Nothing is going into the the ES bad stream either, so not a bad format.
What do the Kinesis Stream metrics look like for the Enriched stream that these consumers are reading from?
The failure cases we see come up with consumers are generally:
Exceeding the egress limits of the stream; so if you are consuming faster than the stream allows
Too many workers on the stream; aggressively attempting to get records from an under-provisioned stream
DynamoDB table limits being exceeded; while you have not hit the limits yet we often see the write units exceeding the default of 10 at these kinds of loads
A few other things to check:
How is your Elasticsearch Cluster configured? If you are using the TTL capabilities at very high load this can have some quite serious performance implications as by default every record is checked for having exceeded the TTL every 60 seconds.
Are you running the sinks in a public facing subnet or in a private subnet proxying through NAT instances?
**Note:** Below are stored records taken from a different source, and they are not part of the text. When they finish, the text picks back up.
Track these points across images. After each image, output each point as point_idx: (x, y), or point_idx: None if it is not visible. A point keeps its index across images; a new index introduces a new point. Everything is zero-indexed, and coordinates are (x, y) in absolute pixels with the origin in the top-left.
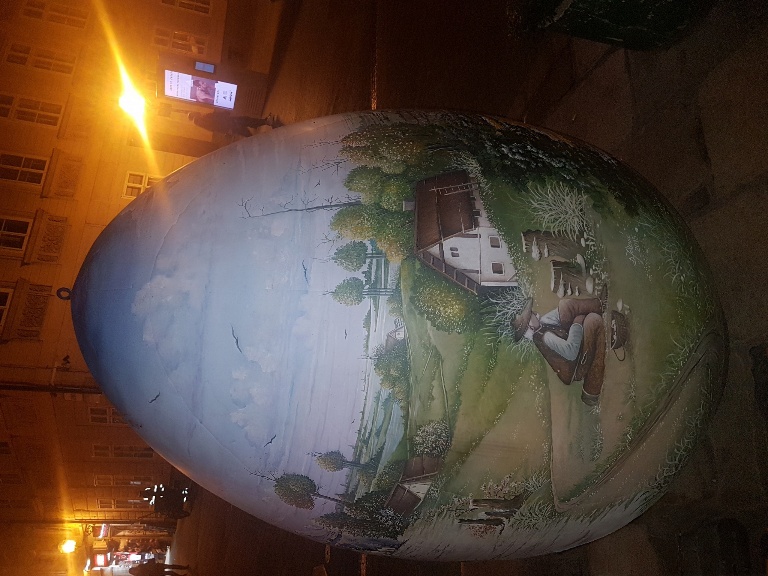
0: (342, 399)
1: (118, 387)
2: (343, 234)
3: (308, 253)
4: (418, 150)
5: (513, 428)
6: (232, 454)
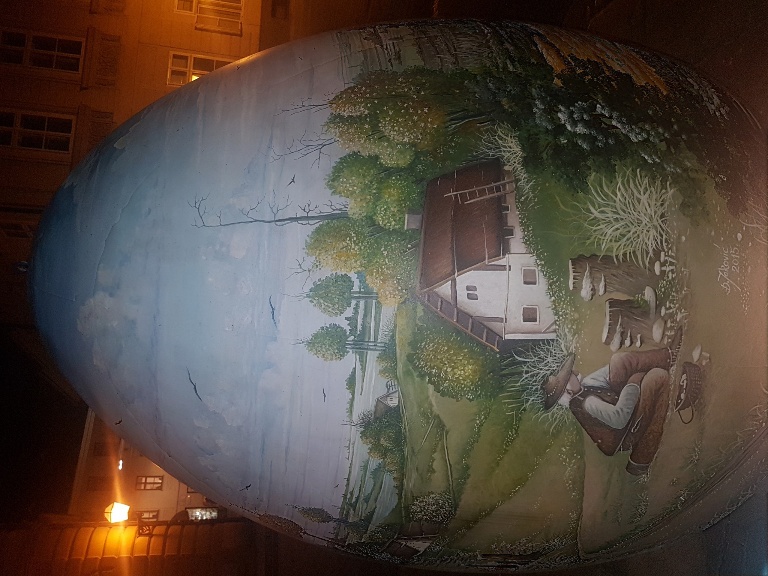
0: (322, 463)
1: (83, 395)
2: (322, 262)
3: (276, 286)
4: (434, 124)
5: (534, 500)
6: (208, 487)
In the later case a bottleneck can be the throughput capabilities of these instances if they are not provisioned with sufficient capacity.
The other thing to try would be to slightly lower your buffer limits. From before it looked like you were sending somewhere around 15k events at a time which is much higher than the maximum you can get from Kinesis at a time (10k). This might cause lots of workers to very aggressively get records to fill that buffer and cause backoff issues. I would recommend lowering the event buffer limit to 10k or less.
Sorry that there is no specific answer! There are a lot of edge cases in realtime processing that can cause issues.
If I think of anything else to try I will post it here.
The enriched stream looks to be filling OK, you can see in the metrics below that that iterator age has grown significantly, which i would expect if there is nothing being read from the stream
I do have the TTL set to 7 days on ES, so that may be it. Although I just reset the dynamo DB table for the sink and set the initial position to LATEST and it has started syncing events again without issue, in blocks of ~15k.
So this is a strange one, it seems to keep up for around 3 days and then just stops.
Another place to check is the Elasticsearch cluster itself. What does the monitoring for this look like? Is it possible that it not large enough to handle the ingress rates?
@josh You may be onto something there, I had just scaled that up the other day, but you can see high CPU and JVM usage while the workers are feeding in
Hey @lookaflyingdonkey another thing to swatch out for is that the m4.large instance is still limited to 10 MB requests. I would recommend bumping up to m4.xlarge instances to get the 100 MB throughput allowance.
The other thing to be aware of is your index shard count and how those shards are distributed across your nodes. If for example you have 4 shards and 1 replica of the index for HA (8 shards to balance). You will not be able to evenly balance across the cluster causing some nodes to fill up - even if you have space available in the cluster overall. If this happens you will not be able to load either which could well be the issue here.
What does the minimum available space on the dashboard screen say?